A notch 10 for bolt attachment is provided on the heat dissipation surface 14a of the I piece 14,
10, and the fractional heating surface 14a can be set large. In other words, when the heat dissipation surface 14a is mounted so as to be in pressure contact with an external cooling piece (not shown), a large joint area between the cooling piece 14 and the external cooling N1 piece can be secured, and the Heat is efficiently transferred from the cooling piece 14 to the external cooling piece, resulting in excellent heat dissipation performance. As a result, it is possible to prevent a decrease in current carrying capacity due to heat in the semiconductor device, for example.

In addition, since the tightening bolts 18 and 18 are fixed to the cold 11 piece 14, the above-mentioned second
In the conventional example shown in the figure, the necessary jig for fixing the tightening bolt is no longer necessary, simplifying the assembly work.

〔Effect of the invention〕

As described above, according to the semiconductor device of the present invention, since the head of the tightening bolt is embedded in the cooling piece, there is no need to form a notch for attaching the tightening bolt on the heat radiation surface of the cooling piece. ,
Accordingly, the heat dissipation surface of the cooling piece can be set larger and the effect of excellent heat dissipation performance can be obtained.

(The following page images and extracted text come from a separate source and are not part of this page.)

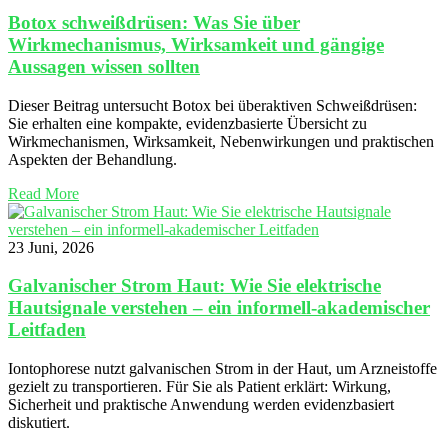
Botox schweißdrüsen: Was Sie über
Wirkmechanismus, Wirksamkeit und gängige
Aussagen wissen sollten
Dieser Beitrag untersucht Botox bei überaktiven Schweißdrüsen:
Sie erhalten eine kompakte, evidenzbasierte Übersicht zu
Wirkmechanismen, Wirksamkeit, Nebenwirkungen und praktischen
Aspekten der Behandlung.
Read More
23 Juni, 2026
Galvanischer Strom Haut: Wie Sie elektrische
Hautsignale verstehen – ein informell-akademischer
Leitfaden
Iontophorese nutzt galvanischen Strom in der Haut, um Arzneistoffe
gezielt zu transportieren. Für Sie als Patient erklärt: Wirkung,
Sicherheit und praktische Anwendung werden evidenzbasiert
diskutiert.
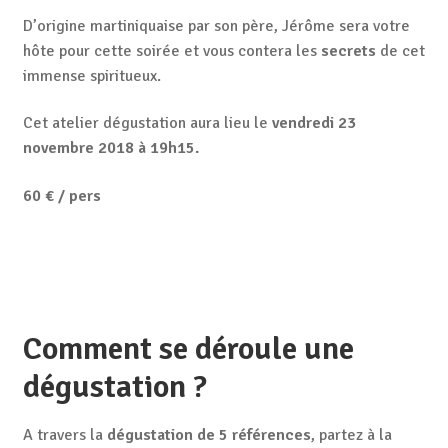
D’origine martiniquaise par son père, Jérôme sera votre
hôte pour cette soirée et vous contera les
secrets
de cet
immense spiritueux.
Cet atelier dégustation aura lieu le
vendredi 23
novembre 2018 à 19h15.
60 € / pers
Comment se déroule une
dégustation ?
A travers la
dégustation de 5 références
, partez à la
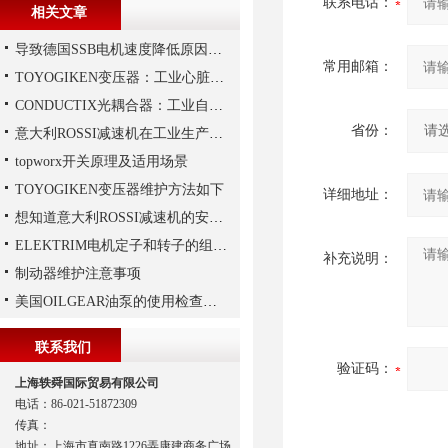
联系电话：
相关文章
导致德国SSB电机速度降低原因有哪些?
常用邮箱：
TOYOGIKEN变压器：工业心脏的“隐形守护者”
CONDUCTIX光耦合器：工业自动化的“安全信使”
省份：
意大利ROSSI减速机在工业生产中的主要应用场景与技术优势
topworx开关原理及适用场景
TOYOGIKEN变压器维护方法如下
详细地址：
想知道意大利ROSSI减速机的安装技巧，那就看这里
ELEKTRIM电机定子和转子的组成结构如下
补充说明：
制动器维护注意事项
美国OILGEAR油泵的使用检查及流程
联系我们
验证码：
上海轶舜国际贸易有限公司
电话：86-021-51872309
传真：
地址：上海市真南路1226弄康建商务广场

[Brief explanation of drawings]

FIG. 1 is a partially cutaway side view showing a semiconductor device according to an embodiment of the present invention, and FIG. 2 is a partially cutaway side view showing a conventional semiconductor device. In the figure, 11 is a semiconductor element, 12.15 is a current terminal, 13.16 is an insulating plate, 14 is a cooling piece, 17 is a metal elastic pressing body, 18 is a tightening bolt, and 18a is a head. Note that the same reference numerals in each figure indicate the same or corresponding parts. 18a: Head 18b - Tip #19; Deato No. 25i11

Claims (1)

[Claims] (1) A first current terminal on one main electrode surface of the semiconductor element,
The first insulating plate and the cooling piece are sequentially stacked, and the second current terminal, the second insulating plate, and the elastic pressing body are sequentially stacked on the other main electrode surface, and the laminate is clamped under pressure with a tightening bolt. A semiconductor device characterized in that the head of the tightening bolt is embedded in the cooling piece.